今回のHellstarとadidasのコラボは、単なるカラーチェンジ版ではなく、大胆にメスを入れた本格改造版だ。


Megaride S2はもともと、2000年代中期のadidasにおけるバウンス系クッショニングブームの産物で、オープン構造のスプリングと未来的な網目ケージによってテック感満載の一足だった。今回Hellstarはそのケージを丸ごと取り外し、滑らかな合成皮革のオーバーレイに置き換え。シューズ中央には機能的なジッパーを追加し、もともと露出していたシューレースシステムを内部に隠した。これは単なる貼り付け式のカラーコラボではなく、シルエットの構造言語そのものを書き換える試みだ。

カラーはCloud Whiteをベースに、サイド全体にHellstarの象徴である炎のモチーフをあしらい、シューズ全体に広がるように配置。

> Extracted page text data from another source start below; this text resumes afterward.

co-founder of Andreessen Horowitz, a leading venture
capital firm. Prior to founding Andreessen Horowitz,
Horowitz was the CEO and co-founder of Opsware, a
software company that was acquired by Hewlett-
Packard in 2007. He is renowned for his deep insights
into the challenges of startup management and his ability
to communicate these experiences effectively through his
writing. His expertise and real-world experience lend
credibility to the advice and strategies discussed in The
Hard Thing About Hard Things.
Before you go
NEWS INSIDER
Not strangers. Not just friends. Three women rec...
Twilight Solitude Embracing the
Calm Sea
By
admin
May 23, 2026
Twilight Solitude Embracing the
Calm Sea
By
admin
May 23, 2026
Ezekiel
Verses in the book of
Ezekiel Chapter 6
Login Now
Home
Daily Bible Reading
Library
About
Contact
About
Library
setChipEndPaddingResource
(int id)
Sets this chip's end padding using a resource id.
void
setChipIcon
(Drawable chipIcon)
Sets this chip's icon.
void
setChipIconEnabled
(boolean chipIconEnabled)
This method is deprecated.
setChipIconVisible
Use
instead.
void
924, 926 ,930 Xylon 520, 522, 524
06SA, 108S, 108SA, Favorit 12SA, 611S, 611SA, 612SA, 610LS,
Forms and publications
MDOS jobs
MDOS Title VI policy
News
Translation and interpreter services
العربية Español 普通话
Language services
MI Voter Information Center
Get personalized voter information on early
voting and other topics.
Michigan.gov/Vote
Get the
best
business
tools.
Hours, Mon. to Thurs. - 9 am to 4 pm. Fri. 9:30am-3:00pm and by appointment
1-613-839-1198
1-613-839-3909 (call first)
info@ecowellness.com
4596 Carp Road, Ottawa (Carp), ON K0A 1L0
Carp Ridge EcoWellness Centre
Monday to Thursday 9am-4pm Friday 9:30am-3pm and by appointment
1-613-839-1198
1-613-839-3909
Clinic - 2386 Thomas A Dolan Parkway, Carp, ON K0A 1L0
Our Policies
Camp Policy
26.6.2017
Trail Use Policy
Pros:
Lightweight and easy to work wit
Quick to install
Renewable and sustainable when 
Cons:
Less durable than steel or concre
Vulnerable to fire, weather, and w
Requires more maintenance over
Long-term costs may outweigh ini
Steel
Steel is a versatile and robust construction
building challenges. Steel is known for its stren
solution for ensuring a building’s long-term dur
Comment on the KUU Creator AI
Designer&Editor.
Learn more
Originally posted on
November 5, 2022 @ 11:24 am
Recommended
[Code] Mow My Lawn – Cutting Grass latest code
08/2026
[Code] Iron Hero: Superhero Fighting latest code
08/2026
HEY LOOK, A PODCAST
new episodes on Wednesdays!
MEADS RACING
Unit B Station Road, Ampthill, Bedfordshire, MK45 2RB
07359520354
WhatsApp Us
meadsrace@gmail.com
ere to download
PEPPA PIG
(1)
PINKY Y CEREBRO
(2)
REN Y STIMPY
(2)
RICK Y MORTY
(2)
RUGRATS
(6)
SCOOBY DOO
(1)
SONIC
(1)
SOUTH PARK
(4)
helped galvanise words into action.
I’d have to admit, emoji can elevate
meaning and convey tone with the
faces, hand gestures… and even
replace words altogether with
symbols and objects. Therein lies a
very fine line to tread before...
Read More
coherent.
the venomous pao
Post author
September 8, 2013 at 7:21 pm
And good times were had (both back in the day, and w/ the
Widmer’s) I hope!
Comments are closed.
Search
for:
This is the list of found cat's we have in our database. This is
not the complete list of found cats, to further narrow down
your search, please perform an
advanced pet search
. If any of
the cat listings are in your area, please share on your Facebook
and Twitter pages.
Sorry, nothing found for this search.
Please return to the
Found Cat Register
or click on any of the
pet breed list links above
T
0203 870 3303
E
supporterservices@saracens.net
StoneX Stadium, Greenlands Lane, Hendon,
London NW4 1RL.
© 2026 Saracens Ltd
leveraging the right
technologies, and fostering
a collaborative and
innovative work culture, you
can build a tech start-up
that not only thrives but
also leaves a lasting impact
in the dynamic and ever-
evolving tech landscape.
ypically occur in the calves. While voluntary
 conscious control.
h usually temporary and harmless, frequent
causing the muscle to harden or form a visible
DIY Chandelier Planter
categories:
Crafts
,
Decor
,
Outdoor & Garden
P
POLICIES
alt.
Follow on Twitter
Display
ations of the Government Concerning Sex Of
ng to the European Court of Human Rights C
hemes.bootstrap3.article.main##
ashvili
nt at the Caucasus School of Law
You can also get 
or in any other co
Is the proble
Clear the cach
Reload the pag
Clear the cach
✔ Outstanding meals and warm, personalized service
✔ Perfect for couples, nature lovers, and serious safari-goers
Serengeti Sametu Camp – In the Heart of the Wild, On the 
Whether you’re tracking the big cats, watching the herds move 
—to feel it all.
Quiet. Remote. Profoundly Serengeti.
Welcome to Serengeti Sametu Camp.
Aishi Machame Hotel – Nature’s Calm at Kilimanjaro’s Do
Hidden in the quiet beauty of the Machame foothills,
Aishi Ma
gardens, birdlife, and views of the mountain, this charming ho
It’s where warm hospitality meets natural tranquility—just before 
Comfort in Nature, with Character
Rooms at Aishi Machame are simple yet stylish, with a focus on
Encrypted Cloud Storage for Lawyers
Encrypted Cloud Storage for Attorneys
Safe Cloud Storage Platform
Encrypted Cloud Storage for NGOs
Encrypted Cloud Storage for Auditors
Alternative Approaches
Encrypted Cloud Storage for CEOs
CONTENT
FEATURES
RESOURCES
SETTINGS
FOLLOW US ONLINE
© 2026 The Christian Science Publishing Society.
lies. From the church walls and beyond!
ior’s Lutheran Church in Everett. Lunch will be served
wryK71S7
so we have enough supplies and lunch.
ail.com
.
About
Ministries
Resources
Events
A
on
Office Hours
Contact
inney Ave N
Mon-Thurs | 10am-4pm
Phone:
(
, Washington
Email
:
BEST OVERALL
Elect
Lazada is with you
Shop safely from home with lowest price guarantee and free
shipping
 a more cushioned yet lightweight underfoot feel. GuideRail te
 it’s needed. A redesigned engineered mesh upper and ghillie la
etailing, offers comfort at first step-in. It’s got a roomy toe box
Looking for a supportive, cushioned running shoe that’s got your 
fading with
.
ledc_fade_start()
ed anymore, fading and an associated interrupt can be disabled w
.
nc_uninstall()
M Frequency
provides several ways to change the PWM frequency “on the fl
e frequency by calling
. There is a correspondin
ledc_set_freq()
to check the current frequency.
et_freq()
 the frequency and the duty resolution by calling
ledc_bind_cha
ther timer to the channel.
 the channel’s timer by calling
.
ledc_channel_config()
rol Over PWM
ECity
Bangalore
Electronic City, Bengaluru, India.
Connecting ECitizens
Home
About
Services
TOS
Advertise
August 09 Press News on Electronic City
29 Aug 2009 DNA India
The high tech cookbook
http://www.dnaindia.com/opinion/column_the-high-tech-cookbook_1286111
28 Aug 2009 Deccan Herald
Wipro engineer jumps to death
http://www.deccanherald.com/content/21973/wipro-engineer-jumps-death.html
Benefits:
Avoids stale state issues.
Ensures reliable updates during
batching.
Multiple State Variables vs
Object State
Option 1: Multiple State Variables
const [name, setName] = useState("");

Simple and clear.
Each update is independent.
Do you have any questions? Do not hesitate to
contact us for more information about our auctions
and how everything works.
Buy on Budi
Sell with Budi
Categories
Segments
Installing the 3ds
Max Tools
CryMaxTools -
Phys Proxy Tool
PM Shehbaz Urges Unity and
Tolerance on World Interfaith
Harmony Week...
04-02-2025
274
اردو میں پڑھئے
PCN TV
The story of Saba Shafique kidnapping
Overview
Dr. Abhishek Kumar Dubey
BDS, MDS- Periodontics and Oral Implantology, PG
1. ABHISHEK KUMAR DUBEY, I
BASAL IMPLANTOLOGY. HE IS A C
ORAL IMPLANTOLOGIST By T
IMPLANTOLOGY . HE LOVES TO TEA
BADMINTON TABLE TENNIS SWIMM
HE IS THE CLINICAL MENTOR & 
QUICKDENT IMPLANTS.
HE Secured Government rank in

タンとヒール部分にはさりげなく両ブランドのロゴを配置し、襟口と内側は深いブラックで縁取ることで、炎のグラフィックを白黒のハイコントラストの中に際立たせている。ミッドソールはMegaride本来のトンネル状サポート構造を維持しつつヒールまで延伸し、ソールにはセグメント分割式のラバーアウトソールを組み合わせている。


今年初めにSuperstarを手掛けて以来、Hellstarがadidasのクラシックモデルにメスをふるうのはこれで2回目。表面的なアレンジにとどまったSuperstarの時とは異なり、今回のMegaride S2ではよりマニアックで扱いの難しいテック系ランニングシューズを選び、Y2K的なギア感をストリート系ダークテイストの美学へと強引に落とし込んでいる。

現時点で、発売日と価格に関する具体的な情報は明らかになっていない。